• [Task] All records below should be repeated exactly, with the pictures left out.

• [Task input]
****************************************

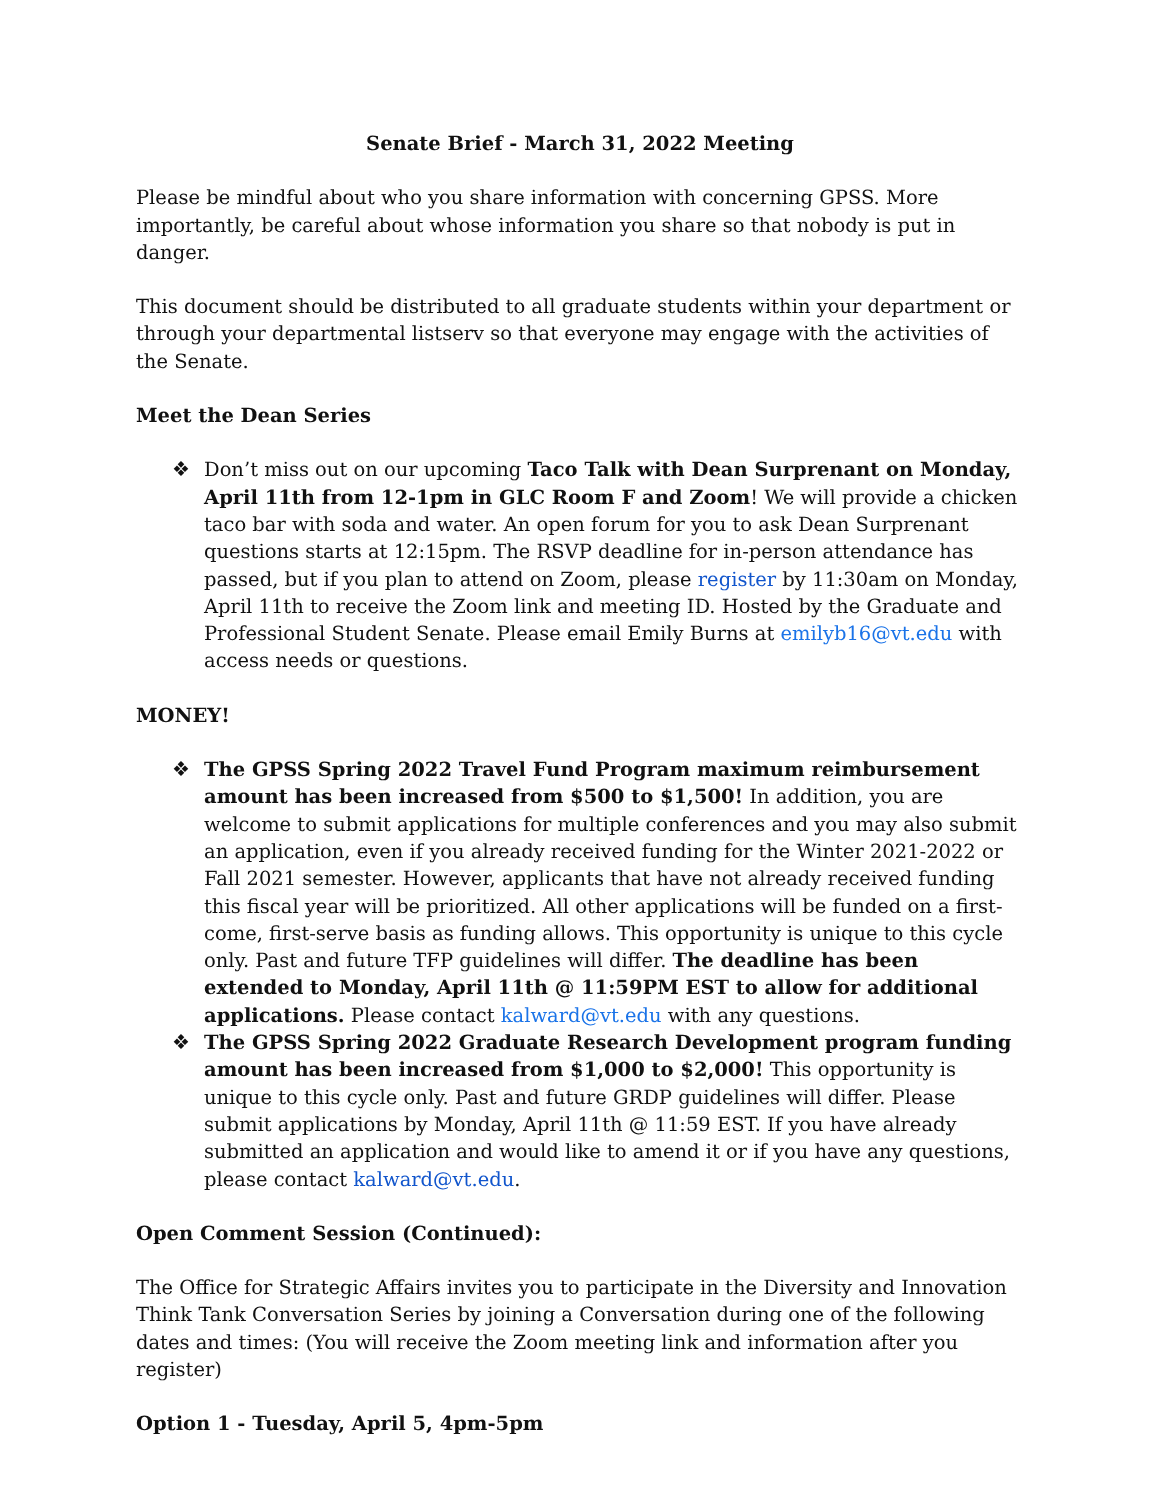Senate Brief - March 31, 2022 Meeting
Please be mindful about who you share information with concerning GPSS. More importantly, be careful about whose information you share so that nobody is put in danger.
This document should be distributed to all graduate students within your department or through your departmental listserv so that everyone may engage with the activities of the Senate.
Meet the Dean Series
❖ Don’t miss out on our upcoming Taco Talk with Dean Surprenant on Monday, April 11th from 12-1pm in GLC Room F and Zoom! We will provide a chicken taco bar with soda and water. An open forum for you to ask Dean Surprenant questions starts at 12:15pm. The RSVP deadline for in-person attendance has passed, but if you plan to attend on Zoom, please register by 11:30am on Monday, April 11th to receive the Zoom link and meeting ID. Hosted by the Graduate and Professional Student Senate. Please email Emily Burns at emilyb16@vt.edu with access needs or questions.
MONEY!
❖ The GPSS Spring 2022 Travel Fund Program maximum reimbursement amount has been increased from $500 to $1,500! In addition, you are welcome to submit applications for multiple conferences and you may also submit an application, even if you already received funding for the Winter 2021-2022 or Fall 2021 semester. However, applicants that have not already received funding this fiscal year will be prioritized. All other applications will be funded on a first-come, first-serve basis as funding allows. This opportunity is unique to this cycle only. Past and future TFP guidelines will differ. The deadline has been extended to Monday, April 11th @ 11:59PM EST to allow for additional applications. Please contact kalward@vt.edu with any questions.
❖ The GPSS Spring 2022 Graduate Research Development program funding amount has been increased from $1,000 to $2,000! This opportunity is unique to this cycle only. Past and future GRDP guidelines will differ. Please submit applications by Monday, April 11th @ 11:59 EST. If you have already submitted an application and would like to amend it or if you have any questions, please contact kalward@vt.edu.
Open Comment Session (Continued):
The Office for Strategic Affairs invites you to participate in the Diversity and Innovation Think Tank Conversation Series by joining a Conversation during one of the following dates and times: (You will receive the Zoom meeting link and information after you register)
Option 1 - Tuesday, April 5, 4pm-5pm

****************************************

• [Answer for this exercise]
Senate Brief - March 31, 2022 Meeting
Please be mindful about who you share information with concerning GPSS. More importantly, be careful about whose information you share so that nobody is put in danger.
This document should be distributed to all graduate students within your department or through your departmental listserv so that everyone may engage with the activities of the Senate.
Meet the Dean Series
❖ Don’t miss out on our upcoming Taco Talk with Dean Surprenant on Monday, April 11th from 12-1pm in GLC Room F and Zoom! We will provide a chicken taco bar with soda and water. An open forum for you to ask Dean Surprenant questions starts at 12:15pm. The RSVP deadline for in-person attendance has passed, but if you plan to attend on Zoom, please register by 11:30am on Monday, April 11th to receive the Zoom link and meeting ID. Hosted by the Graduate and Professional Student Senate. Please email Emily Burns at emilyb16@vt.edu with access needs or questions.
MONEY!
❖ The GPSS Spring 2022 Travel Fund Program maximum reimbursement amount has been increased from $500 to $1,500! In addition, you are welcome to submit applications for multiple conferences and you may also submit an application, even if you already received funding for the Winter 2021-2022 or Fall 2021 semester. However, applicants that have not already received funding this fiscal year will be prioritized. All other applications will be funded on a first-come, first-serve basis as funding allows. This opportunity is unique to this cycle only. Past and future TFP guidelines will differ. The deadline has been extended to Monday, April 11th @ 11:59PM EST to allow for additional applications. Please contact kalward@vt.edu with any questions.
❖ The GPSS Spring 2022 Graduate Research Development program funding amount has been increased from $1,000 to $2,000! This opportunity is unique to this cycle only. Past and future GRDP guidelines will differ. Please submit applications by Monday, April 11th @ 11:59 EST. If you have already submitted an application and would like to amend it or if you have any questions, please contact kalward@vt.edu.
Open Comment Session (Continued):
The Office for Strategic Affairs invites you to participate in the Diversity and Innovation Think Tank Conversation Series by joining a Conversation during one of the following dates and times: (You will receive the Zoom meeting link and information after you register)
Option 1 - Tuesday, April 5, 4pm-5pm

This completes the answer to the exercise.